In last month’s column, this dark monster attacked America for producing dodgy accounting and dishonest businessmen, not to mention obesity, flatulence, and Californians. Some might think the troubles at an Italian milk company, where millions appear to have gone walkabout, were a message from God that it is not only Americans who cheat investors.
Will the Beast apologise for his attack? Not a chance. It is his privilege to rant and rave and scream and shout. If you want calm considered wisdom, go and read another column. Read Trevor Cook.
Speaking of the subject of rants and raves, this dark monster remembers well when a respectable broker – if that’s not an oxymoron – came by to say what a well run company Parmalat was. Give him a few drinks and the Beast might even admit to having bought the story, and the bonds. Of course the bond sales firm was American, but this dark monster will admit that other breeds of broker deserve a place in his dungeon too. Will analysts ever learn that their job is to spot badly run companies, not to promote firms paying the largest corporate finance fees?

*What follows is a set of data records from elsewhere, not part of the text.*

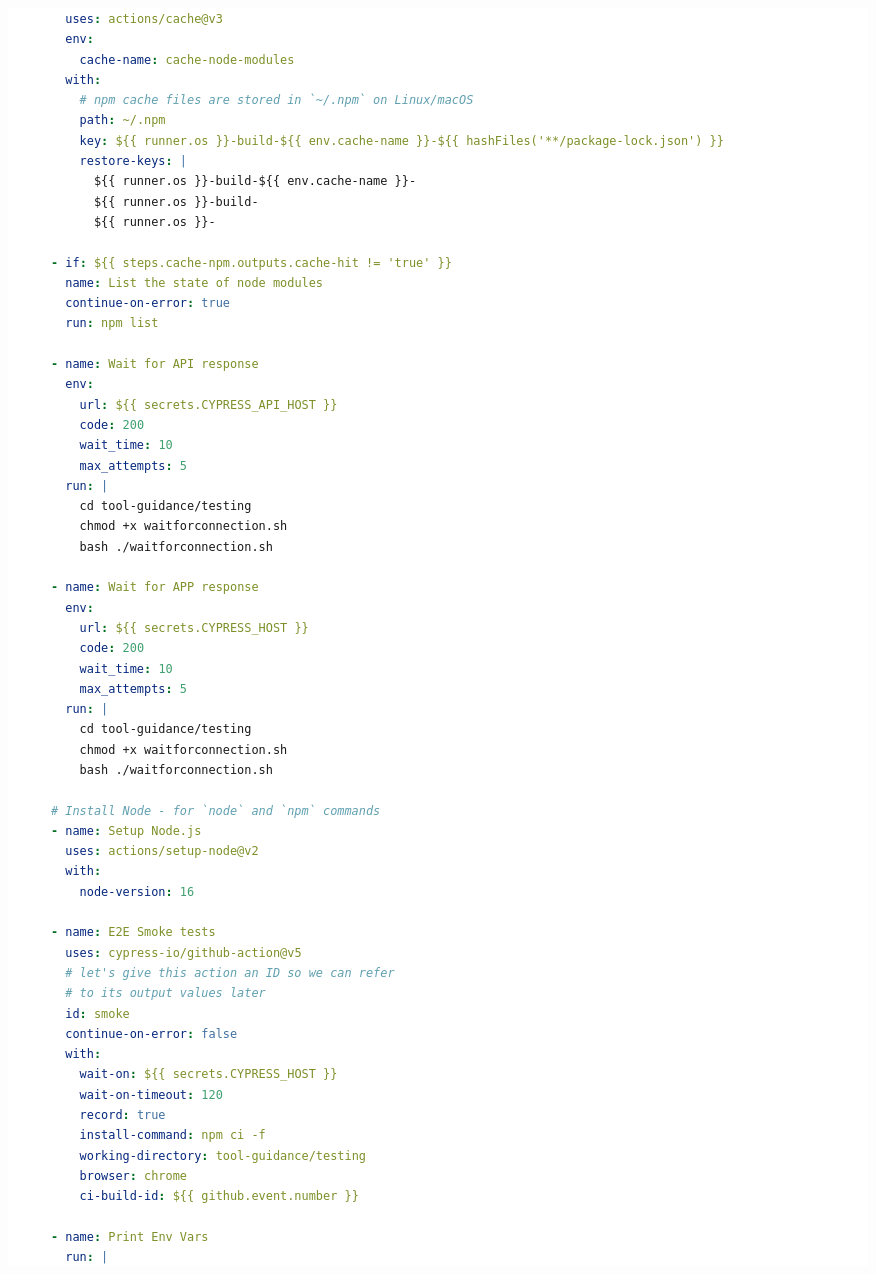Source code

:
 ```yaml
        uses: actions/cache@v3
        env:
          cache-name: cache-node-modules
        with:
          # npm cache files are stored in `~/.npm` on Linux/macOS
          path: ~/.npm
          key: ${{ runner.os }}-build-${{ env.cache-name }}-${{ hashFiles('**/package-lock.json') }}
          restore-keys: |
            ${{ runner.os }}-build-${{ env.cache-name }}-
            ${{ runner.os }}-build-
            ${{ runner.os }}-

      - if: ${{ steps.cache-npm.outputs.cache-hit != 'true' }}
        name: List the state of node modules
        continue-on-error: true
        run: npm list          

      - name: Wait for API response
        env:
          url: ${{ secrets.CYPRESS_API_HOST }}
          code: 200
          wait_time: 10
          max_attempts: 5
        run: |
          cd tool-guidance/testing
          chmod +x waitforconnection.sh
          bash ./waitforconnection.sh          

      - name: Wait for APP response
        env:
          url: ${{ secrets.CYPRESS_HOST }}
          code: 200
          wait_time: 10
          max_attempts: 5
        run: |
          cd tool-guidance/testing
          chmod +x waitforconnection.sh
          bash ./waitforconnection.sh   

      # Install Node - for `node` and `npm` commands
      - name: Setup Node.js
        uses: actions/setup-node@v2
        with:
          node-version: 16

      - name: E2E Smoke tests
        uses: cypress-io/github-action@v5
        # let's give this action an ID so we can refer
        # to its output values later
        id: smoke
        continue-on-error: false
        with:
          wait-on: ${{ secrets.CYPRESS_HOST }}
          wait-on-timeout: 120
          record: true
          install-command: npm ci -f
          working-directory: tool-guidance/testing
          browser: chrome
          ci-build-id: ${{ github.event.number }}

      - name: Print Env Vars
        run: |
```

There are some especially dark damp cells waiting for the rating agencies too; they downgraded Parmalat from near ideal to pretty damn awful after the story came out. Rating agencies seem to think it is not their job to catch fraud: What can they do if a company lies? Like hell it isn’t their job; if they won’t and can’t spot cheating, it’s time the world got some new rating firms!

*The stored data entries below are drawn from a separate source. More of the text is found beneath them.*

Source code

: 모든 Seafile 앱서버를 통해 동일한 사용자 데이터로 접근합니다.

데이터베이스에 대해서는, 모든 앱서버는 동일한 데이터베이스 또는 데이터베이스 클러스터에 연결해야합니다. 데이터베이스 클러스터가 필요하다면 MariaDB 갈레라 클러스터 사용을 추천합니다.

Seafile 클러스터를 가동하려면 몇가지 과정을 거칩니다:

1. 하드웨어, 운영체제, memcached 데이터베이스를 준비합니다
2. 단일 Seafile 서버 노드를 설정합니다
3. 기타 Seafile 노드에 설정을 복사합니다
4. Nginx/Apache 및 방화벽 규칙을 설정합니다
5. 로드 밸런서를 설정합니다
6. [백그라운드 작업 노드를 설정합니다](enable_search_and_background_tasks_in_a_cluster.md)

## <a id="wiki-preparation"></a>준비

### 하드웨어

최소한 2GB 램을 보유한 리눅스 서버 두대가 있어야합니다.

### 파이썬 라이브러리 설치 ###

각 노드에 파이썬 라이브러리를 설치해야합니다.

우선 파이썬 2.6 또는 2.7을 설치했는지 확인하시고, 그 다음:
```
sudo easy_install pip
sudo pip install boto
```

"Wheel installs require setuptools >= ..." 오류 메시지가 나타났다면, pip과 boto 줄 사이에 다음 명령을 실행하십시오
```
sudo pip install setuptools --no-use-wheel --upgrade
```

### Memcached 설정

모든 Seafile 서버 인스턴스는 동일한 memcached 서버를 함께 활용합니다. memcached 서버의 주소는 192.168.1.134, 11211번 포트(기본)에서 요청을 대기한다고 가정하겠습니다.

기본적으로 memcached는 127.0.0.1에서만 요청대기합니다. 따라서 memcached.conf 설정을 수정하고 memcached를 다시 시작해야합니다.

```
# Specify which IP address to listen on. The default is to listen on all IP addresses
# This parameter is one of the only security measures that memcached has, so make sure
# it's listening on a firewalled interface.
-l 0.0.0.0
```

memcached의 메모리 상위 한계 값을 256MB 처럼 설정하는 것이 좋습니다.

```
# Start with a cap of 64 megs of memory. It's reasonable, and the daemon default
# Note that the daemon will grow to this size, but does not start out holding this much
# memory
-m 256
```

Are rating agencies in the business of just copying some numbers from the annual report, tossing in some figures graciously granted by the firm paying a fat fee, and adding two plus two to get AAA? They ain’t. It is long past time that they were more inquisitive and proactive not reactive. It’s too late to tell us a company or country is bad after we read about it in newspaper headlines.

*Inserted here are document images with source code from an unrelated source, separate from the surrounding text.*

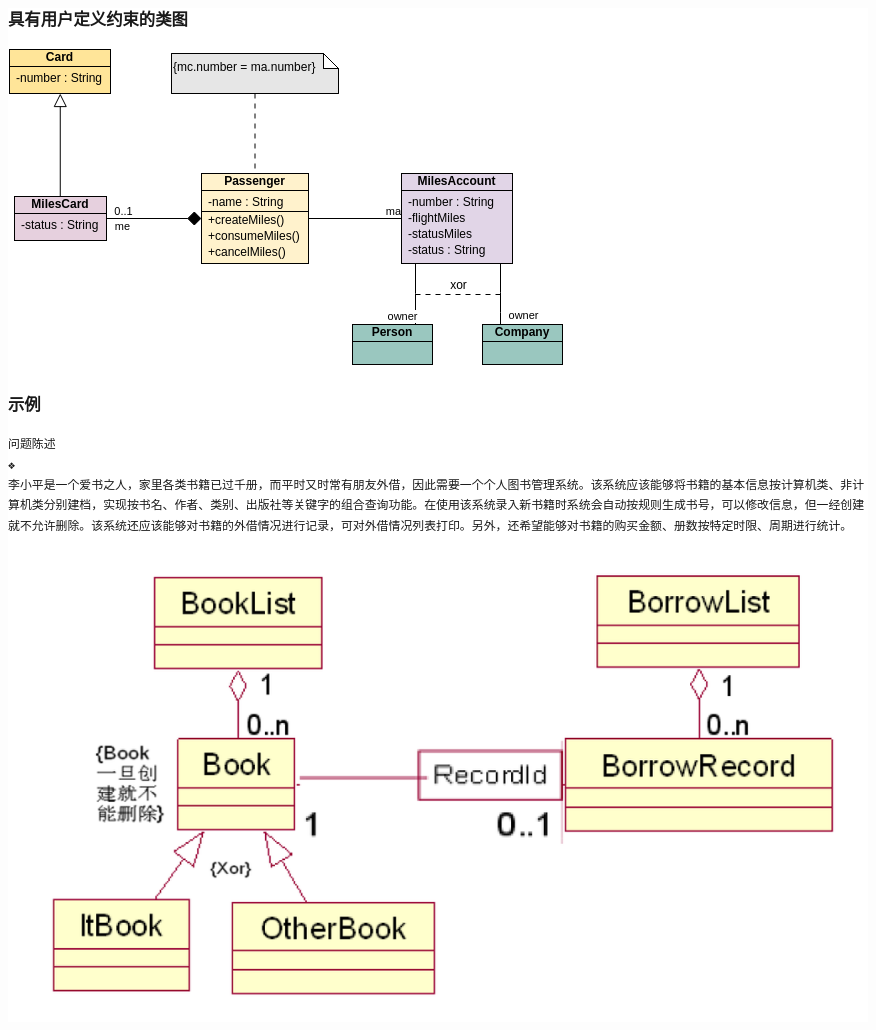 
### 具有用户定义约束的类图

![類圖模板：類圖 - 類和包約束（由 Visual Paradigm Online 的類圖製作者創建）](UML笔记.assets/class-diagram-classes-and-packages-constraints.png)

### 示例

```
问题陈述
❖
李小平是一个爱书之人，家里各类书籍已过千册，而平时又时常有朋友外借，因此需要一个个人图书管理系统。该系统应该能够将书籍的基本信息按计算机类、非计算机类分别建档，实现按书名、作者、类别、出版社等关键字的组合查询功能。在使用该系统录入新书籍时系统会自动按规则生成书号，可以修改信息，但一经创建就不允许删除。该系统还应该能够对书籍的外借情况进行记录，可对外借情况列表打印。另外，还希望能够对书籍的购买金额、册数按特定时限、周期进行统计。
```

![image-20231209150450422](UML%E7%AC%94%E8%AE%B0.assets/image-20231209150450422.png)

You would think the world might have learned when the agencies discovered that Finland was next to Russia, or that Korean companies had a bit of debt, or that California couldn’t easily borrow and wouldn’t raise taxes or cut spending. And didn’t any analyst at either a broker or a rating agency think to ask to see the fine print in the well known partnerships supposedly buying Enron risk? It is time the raters did some work for their living.
So rating agency and broker analysts be warned: this Beast won’t stop ranting, and has devised some particularly nasty tortures for you, as for any actuaries, accountants, or regulators that stray into the dark forest below his castle!